## About this exercise
Would you output all the lines below precisely as they stand, leaving each picture out?

======== Excerpted data

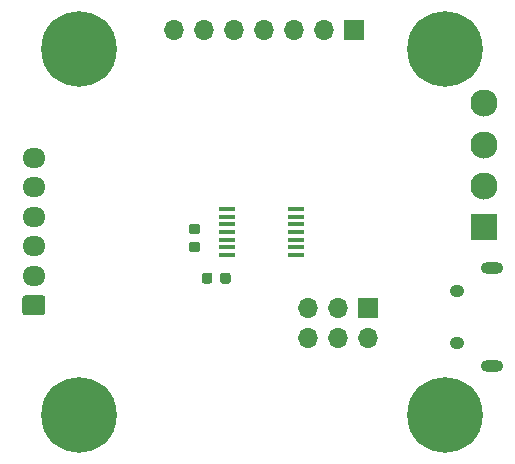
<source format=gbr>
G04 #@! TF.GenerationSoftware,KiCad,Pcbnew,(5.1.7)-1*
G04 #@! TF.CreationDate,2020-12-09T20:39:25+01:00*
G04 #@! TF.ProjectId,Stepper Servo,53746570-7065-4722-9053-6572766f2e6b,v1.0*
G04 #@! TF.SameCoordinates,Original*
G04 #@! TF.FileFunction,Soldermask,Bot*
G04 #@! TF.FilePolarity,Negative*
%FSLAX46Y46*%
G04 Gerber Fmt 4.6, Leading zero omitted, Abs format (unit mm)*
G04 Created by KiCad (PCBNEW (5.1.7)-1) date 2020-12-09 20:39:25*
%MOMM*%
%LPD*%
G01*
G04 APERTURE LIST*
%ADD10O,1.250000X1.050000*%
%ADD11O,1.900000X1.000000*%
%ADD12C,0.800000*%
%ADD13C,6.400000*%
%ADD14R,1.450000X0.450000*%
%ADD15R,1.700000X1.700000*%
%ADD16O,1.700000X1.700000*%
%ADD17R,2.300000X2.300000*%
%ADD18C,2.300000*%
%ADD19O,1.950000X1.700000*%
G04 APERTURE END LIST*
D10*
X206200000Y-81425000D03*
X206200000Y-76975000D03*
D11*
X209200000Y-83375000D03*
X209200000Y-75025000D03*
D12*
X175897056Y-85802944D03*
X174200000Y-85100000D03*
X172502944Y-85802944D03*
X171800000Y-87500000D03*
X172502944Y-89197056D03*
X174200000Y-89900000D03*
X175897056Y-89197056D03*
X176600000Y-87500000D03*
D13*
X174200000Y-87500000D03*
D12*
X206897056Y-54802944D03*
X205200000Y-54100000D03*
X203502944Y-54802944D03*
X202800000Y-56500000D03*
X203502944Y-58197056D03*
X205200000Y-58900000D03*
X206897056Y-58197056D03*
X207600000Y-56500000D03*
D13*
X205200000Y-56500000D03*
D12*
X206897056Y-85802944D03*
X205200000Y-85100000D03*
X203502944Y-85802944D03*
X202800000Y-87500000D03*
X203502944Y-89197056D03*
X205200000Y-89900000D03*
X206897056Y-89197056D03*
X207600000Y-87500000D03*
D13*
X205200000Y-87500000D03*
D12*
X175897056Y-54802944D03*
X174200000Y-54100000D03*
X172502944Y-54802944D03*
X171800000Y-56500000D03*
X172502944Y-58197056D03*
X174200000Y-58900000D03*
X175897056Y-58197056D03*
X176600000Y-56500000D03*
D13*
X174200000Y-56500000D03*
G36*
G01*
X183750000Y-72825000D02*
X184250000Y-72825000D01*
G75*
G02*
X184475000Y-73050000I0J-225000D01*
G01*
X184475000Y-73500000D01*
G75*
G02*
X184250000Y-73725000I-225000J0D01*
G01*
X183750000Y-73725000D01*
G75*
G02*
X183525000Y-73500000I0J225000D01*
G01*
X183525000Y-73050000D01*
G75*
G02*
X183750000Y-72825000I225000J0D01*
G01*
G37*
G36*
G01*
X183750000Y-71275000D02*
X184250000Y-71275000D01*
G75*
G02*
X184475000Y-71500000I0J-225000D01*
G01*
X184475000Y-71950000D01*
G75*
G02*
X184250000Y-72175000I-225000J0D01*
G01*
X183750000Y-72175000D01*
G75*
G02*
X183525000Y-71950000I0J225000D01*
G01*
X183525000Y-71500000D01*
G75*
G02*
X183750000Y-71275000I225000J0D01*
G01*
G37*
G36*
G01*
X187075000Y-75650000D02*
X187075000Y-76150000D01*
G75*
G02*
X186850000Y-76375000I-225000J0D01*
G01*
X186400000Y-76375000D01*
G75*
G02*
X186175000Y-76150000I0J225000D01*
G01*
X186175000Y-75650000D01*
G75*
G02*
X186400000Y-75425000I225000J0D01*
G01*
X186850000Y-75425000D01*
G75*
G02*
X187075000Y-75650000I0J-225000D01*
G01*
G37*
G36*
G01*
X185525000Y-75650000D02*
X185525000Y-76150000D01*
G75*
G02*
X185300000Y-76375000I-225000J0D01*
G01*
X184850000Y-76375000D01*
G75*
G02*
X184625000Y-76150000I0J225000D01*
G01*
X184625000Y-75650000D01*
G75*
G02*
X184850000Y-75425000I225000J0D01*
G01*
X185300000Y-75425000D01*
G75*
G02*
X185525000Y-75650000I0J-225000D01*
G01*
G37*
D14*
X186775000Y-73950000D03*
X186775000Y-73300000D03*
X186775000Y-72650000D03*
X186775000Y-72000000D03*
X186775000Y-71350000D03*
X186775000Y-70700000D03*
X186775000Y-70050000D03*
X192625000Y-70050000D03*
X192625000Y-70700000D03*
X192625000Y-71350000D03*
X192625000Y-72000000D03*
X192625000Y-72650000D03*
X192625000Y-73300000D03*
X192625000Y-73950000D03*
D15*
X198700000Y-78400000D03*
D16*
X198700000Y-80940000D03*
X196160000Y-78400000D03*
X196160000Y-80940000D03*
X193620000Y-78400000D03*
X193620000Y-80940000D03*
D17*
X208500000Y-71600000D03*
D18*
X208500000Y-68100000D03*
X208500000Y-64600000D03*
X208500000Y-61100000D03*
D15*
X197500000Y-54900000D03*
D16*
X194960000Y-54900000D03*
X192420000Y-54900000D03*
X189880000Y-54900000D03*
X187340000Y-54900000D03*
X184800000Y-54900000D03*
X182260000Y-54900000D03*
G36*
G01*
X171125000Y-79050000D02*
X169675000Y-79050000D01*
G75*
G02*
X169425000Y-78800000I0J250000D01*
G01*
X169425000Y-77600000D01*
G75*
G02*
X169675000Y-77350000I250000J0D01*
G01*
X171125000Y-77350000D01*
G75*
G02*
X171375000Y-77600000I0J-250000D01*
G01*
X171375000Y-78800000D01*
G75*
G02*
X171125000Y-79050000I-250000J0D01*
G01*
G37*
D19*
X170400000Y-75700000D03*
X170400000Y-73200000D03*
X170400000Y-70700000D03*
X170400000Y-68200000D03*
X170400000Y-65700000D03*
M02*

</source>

================

## Expected answer
<source format=gbr>
G04 #@! TF.GenerationSoftware,KiCad,Pcbnew,(5.1.7)-1*
G04 #@! TF.CreationDate,2020-12-09T20:39:25+01:00*
G04 #@! TF.ProjectId,Stepper Servo,53746570-7065-4722-9053-6572766f2e6b,v1.0*
G04 #@! TF.SameCoordinates,Original*
G04 #@! TF.FileFunction,Soldermask,Bot*
G04 #@! TF.FilePolarity,Negative*
%FSLAX46Y46*%
G04 Gerber Fmt 4.6, Leading zero omitted, Abs format (unit mm)*
G04 Created by KiCad (PCBNEW (5.1.7)-1) date 2020-12-09 20:39:25*
%MOMM*%
%LPD*%
G01*
G04 APERTURE LIST*
%ADD10O,1.250000X1.050000*%
%ADD11O,1.900000X1.000000*%
%ADD12C,0.800000*%
%ADD13C,6.400000*%
%ADD14R,1.450000X0.450000*%
%ADD15R,1.700000X1.700000*%
%ADD16O,1.700000X1.700000*%
%ADD17R,2.300000X2.300000*%
%ADD18C,2.300000*%
%ADD19O,1.950000X1.700000*%
G04 APERTURE END LIST*
D10*
X206200000Y-81425000D03*
X206200000Y-76975000D03*
D11*
X209200000Y-83375000D03*
X209200000Y-75025000D03*
D12*
X175897056Y-85802944D03*
X174200000Y-85100000D03*
X172502944Y-85802944D03*
X171800000Y-87500000D03*
X172502944Y-89197056D03*
X174200000Y-89900000D03*
X175897056Y-89197056D03*
X176600000Y-87500000D03*
D13*
X174200000Y-87500000D03*
D12*
X206897056Y-54802944D03*
X205200000Y-54100000D03*
X203502944Y-54802944D03*
X202800000Y-56500000D03*
X203502944Y-58197056D03*
X205200000Y-58900000D03*
X206897056Y-58197056D03*
X207600000Y-56500000D03*
D13*
X205200000Y-56500000D03*
D12*
X206897056Y-85802944D03*
X205200000Y-85100000D03*
X203502944Y-85802944D03*
X202800000Y-87500000D03*
X203502944Y-89197056D03*
X205200000Y-89900000D03*
X206897056Y-89197056D03*
X207600000Y-87500000D03*
D13*
X205200000Y-87500000D03*
D12*
X175897056Y-54802944D03*
X174200000Y-54100000D03*
X172502944Y-54802944D03*
X171800000Y-56500000D03*
X172502944Y-58197056D03*
X174200000Y-58900000D03*
X175897056Y-58197056D03*
X176600000Y-56500000D03*
D13*
X174200000Y-56500000D03*
G36*
G01*
X183750000Y-72825000D02*
X184250000Y-72825000D01*
G75*
G02*
X184475000Y-73050000I0J-225000D01*
G01*
X184475000Y-73500000D01*
G75*
G02*
X184250000Y-73725000I-225000J0D01*
G01*
X183750000Y-73725000D01*
G75*
G02*
X183525000Y-73500000I0J225000D01*
G01*
X183525000Y-73050000D01*
G75*
G02*
X183750000Y-72825000I225000J0D01*
G01*
G37*
G36*
G01*
X183750000Y-71275000D02*
X184250000Y-71275000D01*
G75*
G02*
X184475000Y-71500000I0J-225000D01*
G01*
X184475000Y-71950000D01*
G75*
G02*
X184250000Y-72175000I-225000J0D01*
G01*
X183750000Y-72175000D01*
G75*
G02*
X183525000Y-71950000I0J225000D01*
G01*
X183525000Y-71500000D01*
G75*
G02*
X183750000Y-71275000I225000J0D01*
G01*
G37*
G36*
G01*
X187075000Y-75650000D02*
X187075000Y-76150000D01*
G75*
G02*
X186850000Y-76375000I-225000J0D01*
G01*
X186400000Y-76375000D01*
G75*
G02*
X186175000Y-76150000I0J225000D01*
G01*
X186175000Y-75650000D01*
G75*
G02*
X186400000Y-75425000I225000J0D01*
G01*
X186850000Y-75425000D01*
G75*
G02*
X187075000Y-75650000I0J-225000D01*
G01*
G37*
G36*
G01*
X185525000Y-75650000D02*
X185525000Y-76150000D01*
G75*
G02*
X185300000Y-76375000I-225000J0D01*
G01*
X184850000Y-76375000D01*
G75*
G02*
X184625000Y-76150000I0J225000D01*
G01*
X184625000Y-75650000D01*
G75*
G02*
X184850000Y-75425000I225000J0D01*
G01*
X185300000Y-75425000D01*
G75*
G02*
X185525000Y-75650000I0J-225000D01*
G01*
G37*
D14*
X186775000Y-73950000D03*
X186775000Y-73300000D03*
X186775000Y-72650000D03*
X186775000Y-72000000D03*
X186775000Y-71350000D03*
X186775000Y-70700000D03*
X186775000Y-70050000D03*
X192625000Y-70050000D03*
X192625000Y-70700000D03*
X192625000Y-71350000D03*
X192625000Y-72000000D03*
X192625000Y-72650000D03*
X192625000Y-73300000D03*
X192625000Y-73950000D03*
D15*
X198700000Y-78400000D03*
D16*
X198700000Y-80940000D03*
X196160000Y-78400000D03*
X196160000Y-80940000D03*
X193620000Y-78400000D03*
X193620000Y-80940000D03*
D17*
X208500000Y-71600000D03*
D18*
X208500000Y-68100000D03*
X208500000Y-64600000D03*
X208500000Y-61100000D03*
D15*
X197500000Y-54900000D03*
D16*
X194960000Y-54900000D03*
X192420000Y-54900000D03*
X189880000Y-54900000D03*
X187340000Y-54900000D03*
X184800000Y-54900000D03*
X182260000Y-54900000D03*
G36*
G01*
X171125000Y-79050000D02*
X169675000Y-79050000D01*
G75*
G02*
X169425000Y-78800000I0J250000D01*
G01*
X169425000Y-77600000D01*
G75*
G02*
X169675000Y-77350000I250000J0D01*
G01*
X171125000Y-77350000D01*
G75*
G02*
X171375000Y-77600000I0J-250000D01*
G01*
X171375000Y-78800000D01*
G75*
G02*
X171125000Y-79050000I-250000J0D01*
G01*
G37*
D19*
X170400000Y-75700000D03*
X170400000Y-73200000D03*
X170400000Y-70700000D03*
X170400000Y-68200000D03*
X170400000Y-65700000D03*
M02*

</source>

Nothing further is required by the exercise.